'We are forced to work on an empty stomach'

'We are forced to work on an empty stomach'

Ramesh Kumar, 35, doesn’t need an alarm to get up at around 5 am, be it a hot summer day or a biting cold morning. He has been going to work sharp at 6 am for the past 15 years.

More often than not, he sweeps the Ghonda area under the East Corporation’s Shahdara Zone before the roads gets busy. But for the past few months he has not been paid salary. “We are forced to work on an empty stomach. We have not been getting salaries on time for six to eight months. How are we supposed to work?” says Kumar in despair.

“Every months we look forward to receiving our salaries but it never happens,” he adds.
Sanitation workers under the North and East Corporations have either not been getting salaries in time or at all for the past four months. It’s the story of almost every department under the North and East civic agencies as they have been facing acute shortage of funds for quite some time now.

The East Delhi Municipal Corporation requires over Rs 100 crore a month to pay salaries and other benefits to its over 32,000 employees. Even the North Corporation is in the red and it requires Rs 171 crore a month to pay salaries and other benefits to over 70,000 employees.

Officials with the municipal corporations say that some departments, including sanitation workers, have not given salary for over three months now.

“The civic agencies are not able to pay salary to some departments in the past couple of months, but they have been demanding funds from the city government. The moment the corporations get the funds, they will disburse the salaries,” says a senior official.

“We make the city clean for others but we are not paid in return. Why should we even consider working. You tell me, will you work if you know you are not going to get paid. I earn hand to mouth and I am not able to provide for my family if I don’t get salary,” says Kumar.

“If we don’t report to work we are cursed by the general public. Why don’t they see our suffering? Why has the government become so apathetic about us,” he adds.

Safai karamcharis have been forced to shift their children from private schools to government schools. “With no salary how can we afford quality education for our children.

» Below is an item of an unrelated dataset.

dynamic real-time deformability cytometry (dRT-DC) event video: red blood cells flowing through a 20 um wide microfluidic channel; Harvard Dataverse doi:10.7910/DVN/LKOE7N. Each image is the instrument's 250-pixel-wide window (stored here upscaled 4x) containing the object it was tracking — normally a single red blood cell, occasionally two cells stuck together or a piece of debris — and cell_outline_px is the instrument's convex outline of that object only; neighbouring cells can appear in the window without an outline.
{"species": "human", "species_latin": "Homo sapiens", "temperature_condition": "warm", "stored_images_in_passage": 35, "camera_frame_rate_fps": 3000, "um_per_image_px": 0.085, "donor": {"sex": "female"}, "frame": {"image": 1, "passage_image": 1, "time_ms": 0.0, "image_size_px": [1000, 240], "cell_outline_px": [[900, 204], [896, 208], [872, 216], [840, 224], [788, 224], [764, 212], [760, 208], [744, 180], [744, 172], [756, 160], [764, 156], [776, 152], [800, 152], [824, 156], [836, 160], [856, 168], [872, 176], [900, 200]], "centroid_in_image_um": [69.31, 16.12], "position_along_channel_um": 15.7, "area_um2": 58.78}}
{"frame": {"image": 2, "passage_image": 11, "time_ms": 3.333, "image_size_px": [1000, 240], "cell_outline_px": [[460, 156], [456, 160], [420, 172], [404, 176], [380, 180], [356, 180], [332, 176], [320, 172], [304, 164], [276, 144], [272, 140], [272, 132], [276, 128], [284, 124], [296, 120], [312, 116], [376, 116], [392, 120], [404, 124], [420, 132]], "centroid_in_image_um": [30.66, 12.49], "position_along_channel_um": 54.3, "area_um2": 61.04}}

My children used to go to private schools, I got them admitted to a corporation school,” says Kumar, who has two children.

Sanitation workers’ unions have been staging protests demanding salaries, clearance of arrears and regularisation of contractual posts. “We took out a token march on January 14 when employees from all departments came out on the streets, as they have also not been getting paid for the past couple of months,” says Rajender Mewati, general secretary of United Front of MCD Employees.

Sanitation workers plan to go on an indefinite strike starting January 27.
Even those who have been regularised in 2004, have not been given their arrears. “We have not been given our arrears. The East Corporation owes me around Rs 7 lakh to Rs 8 lakh since 2004,” says Kumar.

Sanitation workers are required to report on duty at 7 am, and remain available till 3 pm. “Most of us finish our job even before the roll call. We sweep our area before 7 am,” he adds.

Workers’ unions said unification of the three corporations is the only way out.

“According to the notice given to the municipal corporations, the main reason for staging a dharna at the Civic Centre is delay in the payment of salaries. Safai karamcharis feel that trifurcation of the unified Municipal Corporation of Delhi in 2012 is the cause of North and East Corporations being bankrupt today, as all the sources of income have gone to South Corporation,” adds Mewati.